See State v. Hernandez, 121 Idaho 114, 117-18, 822 P.2d 1011, 1014-15 (Ct. App. 1991); State
v. Lopez, 106 Idaho 447, 449-51, 680 P.2d 869, 871-73 (Ct. App. 1984); State v. Toohill, 103
Idaho 565, 568, 650 P.2d 707, 710 (Ct. App. 1982). When reviewing the length of a sentence,
we consider the defendant’s entire sentence. State v. Oliver, 144 Idaho 722, 726, 170 P.3d 387,
391 (2007). Applying these standards, and having reviewed the record in this case, we cannot
say that the district court abused its discretion.

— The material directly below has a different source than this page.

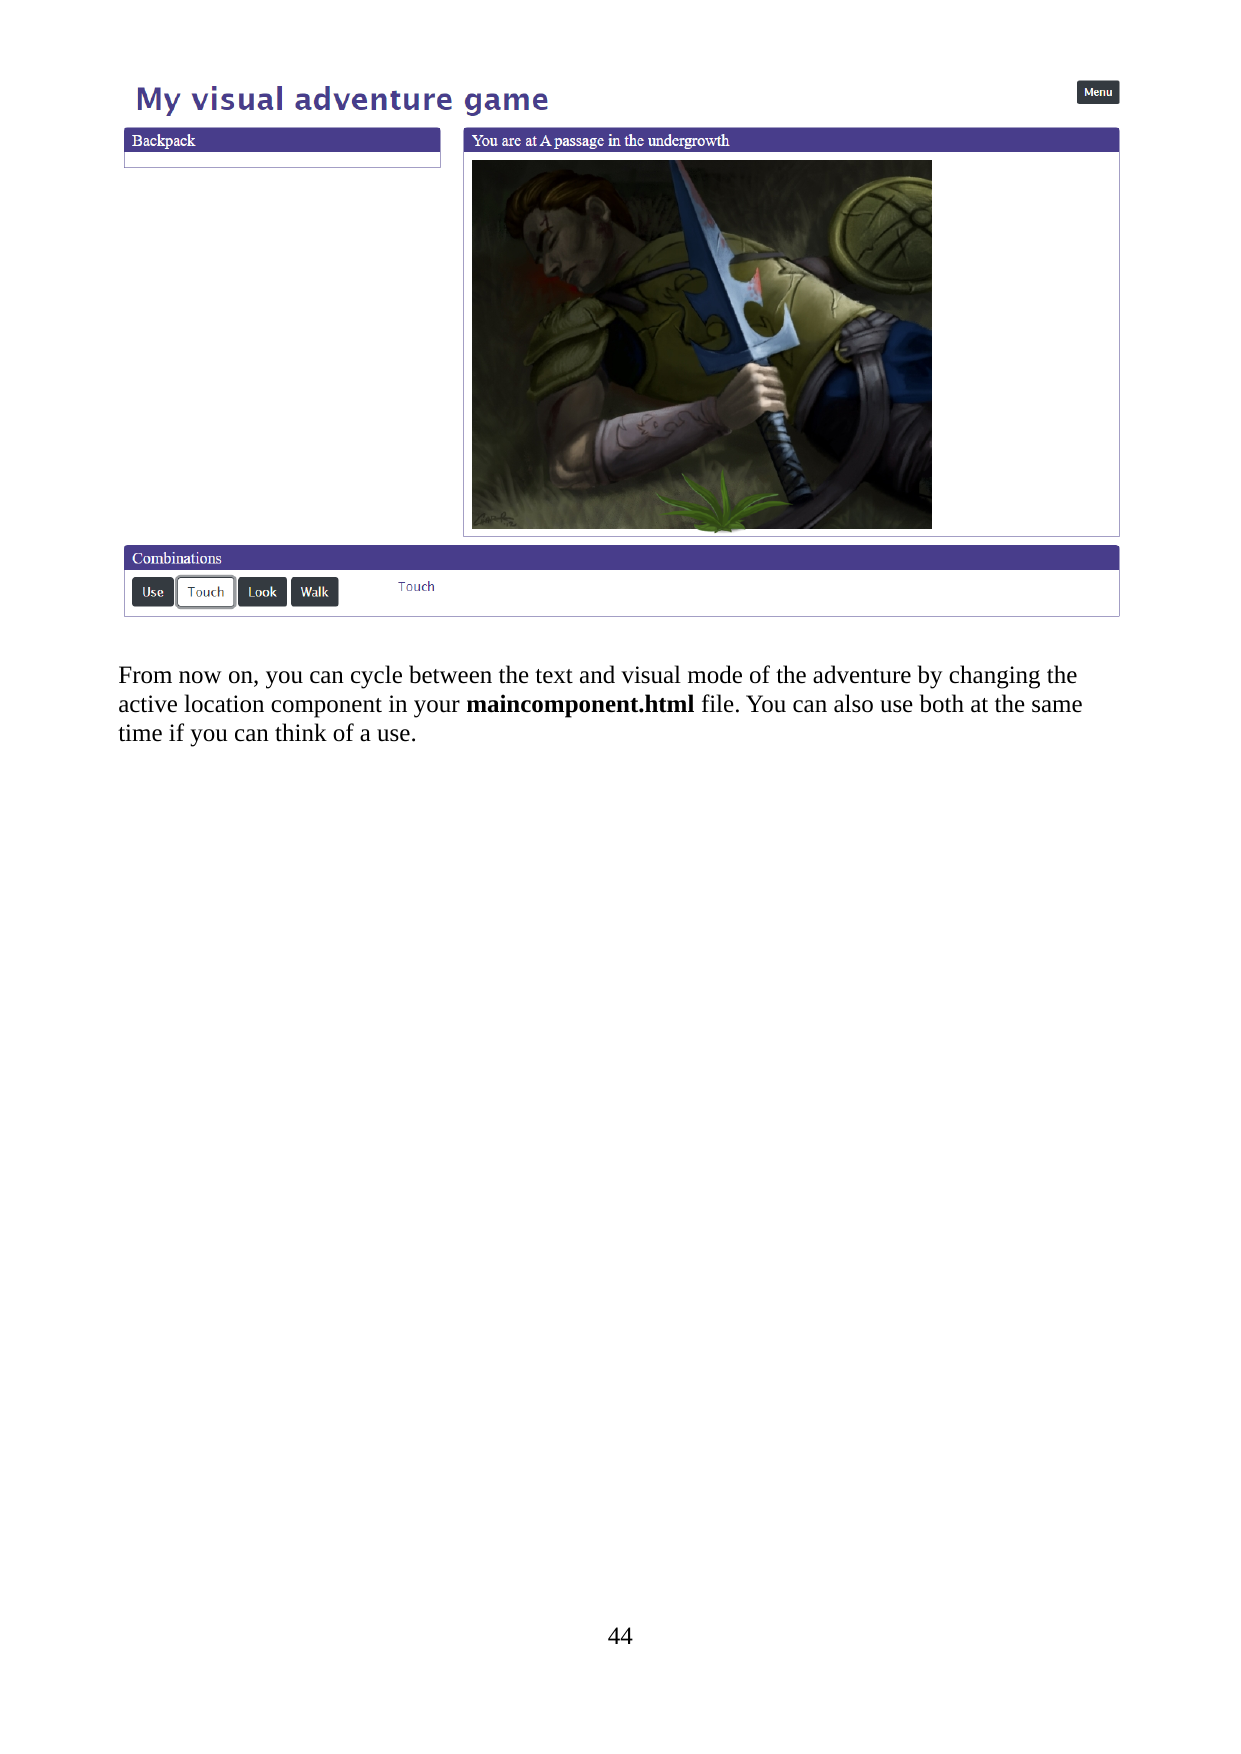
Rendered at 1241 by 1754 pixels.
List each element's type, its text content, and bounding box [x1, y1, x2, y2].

text From now on, you can cycle between the text and visual mode of the adventure by changing the active location component in your maincomponent.html file. You can also use both at the same time if you can think of a use. [118, 660, 1122, 747]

Next, we review whether the district court erred in denying Sorenson’s Rule 35 motion.
A motion for reduction of sentence under I.C.R. 35 is essentially a plea for leniency, addressed to
the sound discretion of the court. State v. Knighton, 143 Idaho 318, 319, 144 P.3d 23, 24 (2006);
State v. Allbee, 115 Idaho 845, 846, 771 P.2d 66, 67 (Ct. App. 1989). In presenting a Rule 35
motion, the defendant must show that the sentence is excessive in light of new or additional
information subsequently provided to the district court in support of the motion. State v.
Huffman, 144 Idaho 201, 203, 159 P.3d 838, 840 (2007). Upon review of the record, including
any new information submitted with Sorenson’s Rule 35 motion, we conclude no abuse of
discretion has been shown.
Therefore, Sorenson’s judgment of conviction and sentence, and the district court’s order
denying Sorenson’s Rule 35 motion, are affirmed.